I breathed in the wild, salty air as I walked. I felt good – defying the storm with my deep, strong breaths.
That night the wind intensified until a savage storm raged around the little cottage, battering it relentlessly. In my bed I felt the shudder and tremble of its structure.
Next morning we heard on the radio that the winds had reached ninety kilometers an hour. Trees had been blown over, rooves torn off. Perhaps it was the sturdy stone fireplace and chimney of Mum’s little cottage that had kept it well anchored.
There have been fairy penguins under the wooden floor of the house, each night – in intense penguin conversation – mating conversation I’d say.
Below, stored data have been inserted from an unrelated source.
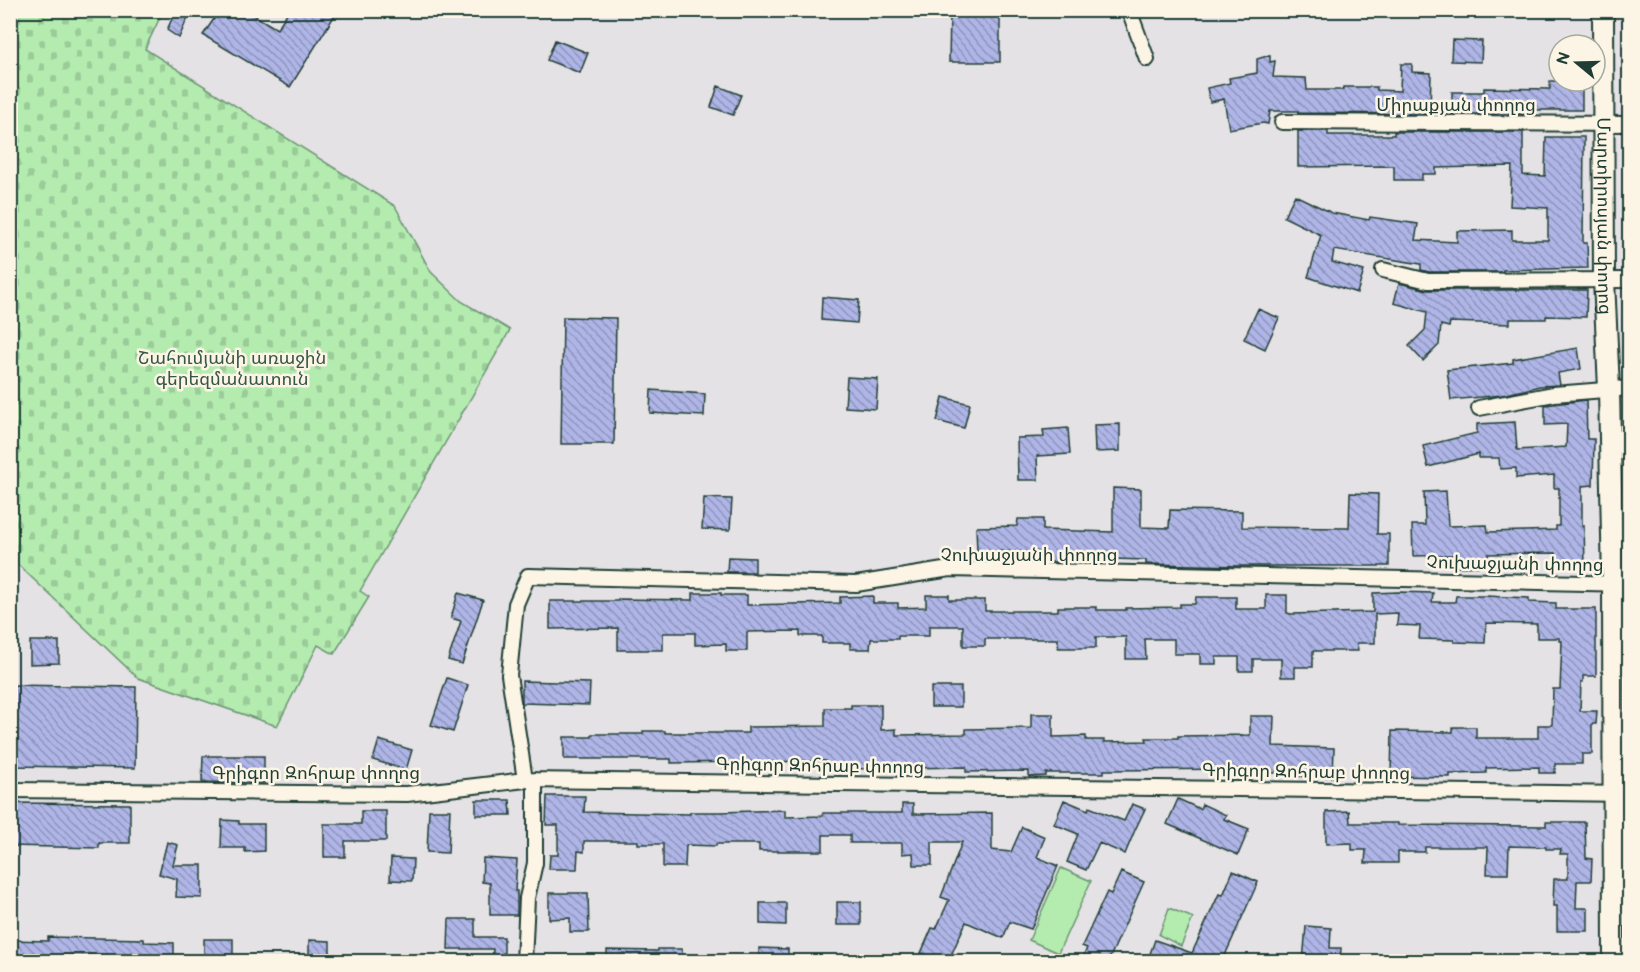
<svg xmlns="http://www.w3.org/2000/svg" width="1640" height="972" viewBox="0 0 1640 972" font-family="'Balsamiq Sans','Noto Sans Armenian',sans-serif">
	<style>
		.cemetery { fill: url(#cemetery-stones); stroke: #6a9472; stroke-width: 1.5 }
		.green { fill: #b4ecb0; stroke: #6a9472; stroke-width: 1.5 }
		.building { fill: url(#building-back-hatch); stroke: #1f3d34; stroke-width: 1.5 }
		.lines { fill: none; stroke-linecap: round; stroke-linejoin: round }
		.street-casing { stroke: #1f3d34; stroke-width: 18 }
		.secondary-casing { stroke: #1f3d34; stroke-width: 24 }
		.street { stroke: #fcf5e5; stroke-width: 14 }
		.secondary { stroke: #fcf5e5; stroke-width: 20 }
		.labels { text-anchor: middle; dominant-baseline: central; stroke-width: 5; stroke-linejoin: round; paint-order: stroke }
		.street-label { font-size: 18px; fill: #1f3d34; stroke: #fcf5e5 }
		.park-label { font-size: 18px; fill: #355747; stroke: #fcf5e5 }
	</style>
	<defs>
		<pattern id="cemetery-stones" width="16" height="16" patternUnits="userSpaceOnUse" patternTransform="scale(1.5)"><rect width="16" height="16" fill="#b4ecb0"/><path d="M2 7V4a2 2 0 0 1 4 0v3zM10 15v-3a2 2 0 0 1 4 0v3z" fill="#9acb98"/></pattern>
		<pattern id="building-back-hatch" width="6" height="6" patternUnits="userSpaceOnUse" patternTransform="scale(1.5)"><rect width="6" height="6" fill="#afb5e6"/><path d="M-1 5l2 2M0 0l6 6M5-1l2 2" fill="none" stroke="#8e94bb"/></pattern>
	</defs>
	<rect width="100%" height="100%" fill="#e5e2e5"/>
	<filter id="ink" filterUnits="userSpaceOnUse"><feTurbulence type="fractalNoise" baseFrequency=".0167" numOctaves="2"/><feDisplacementMap in="SourceGraphic" scale="12" xChannelSelector="R" yChannelSelector="G"/><feConvolveMatrix kernelMatrix="1 2 1 2 8 2 1 2 1" color-interpolation-filters="sRGB"/></filter>
	<g filter="url(#ink)">
		<path class="cemetery" d="M10 11H163L145 49 395 206 431 272 461 301 510 330 360 591 369 597 334 654 318 645 277 726 138 678 11 558Z"/>
		<path class="green" d="M1061 868 1091 881 1058 953 1029 940Z
			M1169 908 1193 918 1181 946 1159 935Z"/>
		<path class="building" d="M176 10H191L179 38 167 30Z
			M220 10H245L277 29 289 10H338L290 87 203 35Z
			M950 12H1000V62H949Z
			M555 40 588 53 580 73 547 60Z
			M1452 40 1482 41 1481 62 1451 61Z
			M1270 55V62L1275 61 1273 77 1306 78 1307 90H1343V87H1377V90L1400 91 1401 64H1412V72L1431 73 1430 114 1298 113V111H1270L1268 124 1263 123 1229 129 1224 99 1210 102 1207 88 1230 83 1229 78 1257 73V59Z
			M1550 81H1582V110H1532V114H1452V92H1484V88L1550 89Z
			M718 86 741 95 733 115 711 107Z
			M1298 131H1328V135H1394V132H1523V175L1545 176 1546 137H1584L1583 243H1587L1588 268 1503 270V272H1429L1421 270V264L1334 250 1332 262 1364 271 1357 293 1308 277 1321 235 1284 217 1295 195 1332 213 1369 220 1370 217 1418 224 1415 240 1457 242V231L1512 230V240H1548V208L1510 206 1512 166 1436 168V174H1422V180H1394V166L1298 167Z
			M1399 283 1428 290H1587L1586 317 1546 316V319H1510V324L1450 322 1449 327 1441 325 1439 345 1423 361 1409 346 1425 330 1427 312 1394 303Z
			M822 297 859 300 857 323 821 320Z
			M1258 309 1279 318 1265 349 1244 339Z
			M563 317 616 318 614 444H561Z
			M1578 348 1581 369 1558 373 1560 385 1540 386 1502 395 1451 400 1447 370 1513 363V359Z
			M847 377 878 379 876 409 845 407Z
			M651 390 705 394 704 416 650 413Z
			M943 397 970 404 964 428 937 421Z
			M1586 400 1587 439H1594L1593 485 1582 486V526L1584 525 1585 565H1557L1556 553 1488 554V566L1455 567 1454 555 1413 556 1412 525H1425L1424 492 1446 491 1448 526 1487 525 1488 532 1556 530V526H1559V488H1554V475L1516 478V468L1500 469 1499 458H1479V454L1428 467 1423 446 1477 433V424L1515 422 1517 450 1566 447 1567 424 1545 425V405Z
			M1120 424V451L1095 452 1094 425Z
			M1068 428 1070 454 1037 456 1038 480H1018L1017 438 1044 437 1043 430Z
			M1113 488 1141 489V527L1169 528 1170 510 1242 511V527L1349 528 1350 493 1378 494 1377 534H1389V566H1241L1146 564V560L1113 559V564L1094 563V553L1065 552V562H1045V552L977 551 976 527 1017 526 1018 519H1043V530L1113 532Z
			M704 498 732 499 730 530 702 529Z
			M728 557 755 558V572H727Z
			M1398 592 1433 593 1432 602H1455L1456 596H1486L1529 598V602L1556 603V609H1596V676H1583V682H1581L1580 711H1597L1596 724H1592V754H1582V764H1555V773H1539V767L1486 768V773L1450 774V777L1391 776 1392 731 1453 732V727H1476V738H1538V725H1552L1553 689H1560L1562 641H1559V638H1537V624L1486 623 1485 643 1454 642V640L1419 639 1420 626 1397 625 1398 613 1375 614V643H1357L1358 651H1313V667H1295V677H1281V659H1253V671H1239V657H1216V664H1200V654H1174V639H1145L1146 659H1126V637H1096V648H1058V639H985V646H963V626H929V636H898V639H871L870 649H850V643H822V636H800V631L747 632V651H726V644L695 645V633H663V650H618V628L550 629V601H618V599L693 600V593H721V595H747V605L840 603V597L873 596V603H898V608L926 607V595H949V600H985V611H1058V607H1096V610H1126V608L1180 607V604H1195L1196 597H1236V609H1266V595H1287V613L1291 614 1373 612V593Z
			M458 593 483 600 462 664 448 660 461 621 451 618Z
			M30 641H59V663L30 664Z
			M447 678 468 685 453 732 431 725Z
			M522 681 590 683 589 705 522 703Z
			M10 685 136 687 135 768 10 766Z
			M931 687H961V707H931Z
			M851 705H881V730L896 729V735L966 734V729L1031 728V714H1053V737L1086 736V740H1104V742L1147 741 1146 738H1178V736L1250 735V716H1274L1273 746 1334 748 1333 777 1279 776V773L1250 772V769L1104 770V773H1046V776L1029 777V771L966 772V767L846 769V770H825V761L671 763V759H564V737H592V734H643V731H665V733H748V727L825 726V708H851Z
			M379 740 412 750 406 770 373 760Z
			M203 756H264V783L202 782Z
			M547 796H585L584 812 690 814V812H721L785 810V817L823 816V813H902V804H913V814L992 813V850L1011 852 1022 827 1045 837 1037 857 1058 866 1031 929 1010 922 1003 938 966 922 948 962H921L925 954 921 953 932 928 936 929 949 900 941 897 962 842H932V865H914L913 853 902 854V843H850V835H823V851H759V844H716V846L686 845 685 867H663V844H638V841H584V852L578 851 577 869H549L550 855H558V825H546Z
			M1178 799 1200 809 1202 804 1226 815 1224 819 1249 829 1238 855 1167 824Z
			M476 800H510L511 815H476Z
			M1064 800 1088 810 1089 807 1124 821 1132 804 1145 809 1135 830 1125 854 1099 843 1086 870 1067 862 1078 834 1054 824Z
			M10 803 130 804V843H99V848L10 846Z
			M429 810H450L448 853 427 852Z
			M361 811H386V841H345V857H324V824H361Z
			M1349 811 1350 823H1398V825L1546 826V822H1585L1586 858 1592 859 1591 881H1577L1576 908H1588V931H1557V906H1553L1554 879H1568V854H1560L1561 849H1546V847L1509 846 1508 874H1487L1488 847H1425V852H1398V863H1365L1366 850H1352V843L1326 844V812Z
			M222 820 239 821V824H264V851L245 852V848H221Z
			M167 842 178 845 173 865H202V898L176 897 177 879 159 874Z
			M391 858 413 859 412 881 390 880Z
			M483 858 517 860 515 891H517V915H490V883L482 882Z
			M1233 871 1258 882 1222 962H1147L1155 940 1192 953 1219 894 1223 895Z
			M1121 872 1144 882 1108 962H1081L1087 948 1082 946 1107 892 1111 894Z
			M549 893H588L589 932H570V918L549 919Z
			M837 902H861V925H837Z
			M760 903H786V925L760 924Z
			M449 919H475V937H504V962H492L493 949H448Z
			M1306 926 1331 928 1330 948H1341L1340 962H1303Z
			M48 937 144 939V942L174 943V962H10V940L48 941Z
			M204 939H233V962H204Z
			M309 940 330 941V960L309 962Z
			M759 948 788 949V962H759Z
			M658 949H682L683 962H607V950L658 951Z"/>
		<g class="lines">
			<defs>
				<path id="street" d="M1129 10 1147 59
					M1282 122 1630 124
					M1383 270 1428 281 1630 280
					M1479 408 1554 394 1630 388
					M525 780 509 675 516 604 528 576 856 584 950 569 1630 584
					M10 790 407 794 525 780 1630 794
					M524 962 527 898 535 863V780"/>
				<g id="secondary">
					<path id="s1" d="M1603 10 1604 280 1609 389 1613 584 1614 962"/>
				</g>
			</defs>
			<use href="#street" class="street-casing"/>
			<use href="#secondary" class="secondary-casing"/>
			<use href="#street" class="street"/>
			<use href="#secondary" class="secondary"/>
		</g>
	</g>
	<g class="labels">
		<g class="street-label">
			<text x="1456" y="105">Միրաքյան փողոց</text>
			<text stroke="none"><textPath href="#s1" startOffset="206">Մարտիրոսյան փողոց</textPath></text>
			<text x="1029" y="555">Չուխաջյանի փողոց</text>
			<text transform="translate(1515 564) rotate(1)">Չուխաջյանի փողոց</text>
			<text transform="translate(820 766) rotate(1)">Գրիգոր Զոհրաբ փողոց</text>
			<text transform="translate(1306 772) rotate(1)">Գրիգոր Զոհրաբ փողոց</text>
			<text x="316" y="773">Գրիգոր Զոհրաբ փողոց</text>
		</g>
		<g class="park-label">
			<text x="232" y="358">Շահումյանի առաջին<tspan x="232" dy="21">գերեզմանատուն</tspan></text>
		</g>
	</g>
	<rect width="1640" height="972" fill="none" stroke="#fcf5e5" stroke-width="36"/>
	<rect x="18" y="18" width="1604" height="936" fill="none" stroke="#1f3d34" stroke-width="2" filter="url(#ink)"/>
	<g transform="translate(1577 63) rotate(289)"><circle r="28" fill="#fcf5e5" stroke="#a4ab9e" stroke-width="1.5"/>
	<path d="M0-4.5L10 22L0 15L-10 22Z" fill="#1f3d34"/>
	<text y="-9" font-size="16" font-weight="bold" text-anchor="middle" fill="#1f3d34">N</text>
	</g>
</svg>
The second morning I walked through the bush to the sea. It was a little calmer now. The waves were smacking onto the rocks in a dying anger – skies still grey, air still divine to breathe. I closed my eyes and smiled.
Any creativity a soul has within them seems to surface here. There’s time, there’s isolation, there’s soft Nature and small animals, and birds. People without an artistic bone in their body, seem to want to express their feelings here. They want to paint, to write, to make.
I love to watch the edges of Nature – in silhouette against the evening sky – fuzzy tops of tea-trees, the stronger lines of clumps of gum-tree foliage.
By the third day, the storm had abated, completely. The sea was back to gentle – lapping softly at the shore. Two cormorants stood airing their wings on the rocks.
There were wild fruits to eat in the bush. Small, round birds – robins, wrens and silver-eyes, flitted and hopped in front of me. A magnificent sea-eagle soared high above, in an enormous bright grey sky.
A poem –
Now my eyes shall shutter-boxed and hourglass steady
still the landscape
and impress more than the just-moving spear-grass
upon the latitude of my mind
The brittle last-year blades submit
to the rigor of an unremitting wind
while the young and sturdy greenness
hastening the other’s inevitable decay
spreads
strong and mingling
and morning-dew-glistening
Tin-whistle birds flit fearlessly
around my inconspicuousness
while a leaping inner joy strains
against my stillness
Each becomes an instrument in an avian symphony
no
not becomes
has always been
but today I am on a Utopian balcony
and the music permeates my soul
The warm sun strokes my undefended body
while grey aloneness
cold uncertainty
and unfulfilled dreams
are finally thawed
and thinned
It feels good to have added to the works. Back to normal schedule at the end of the month.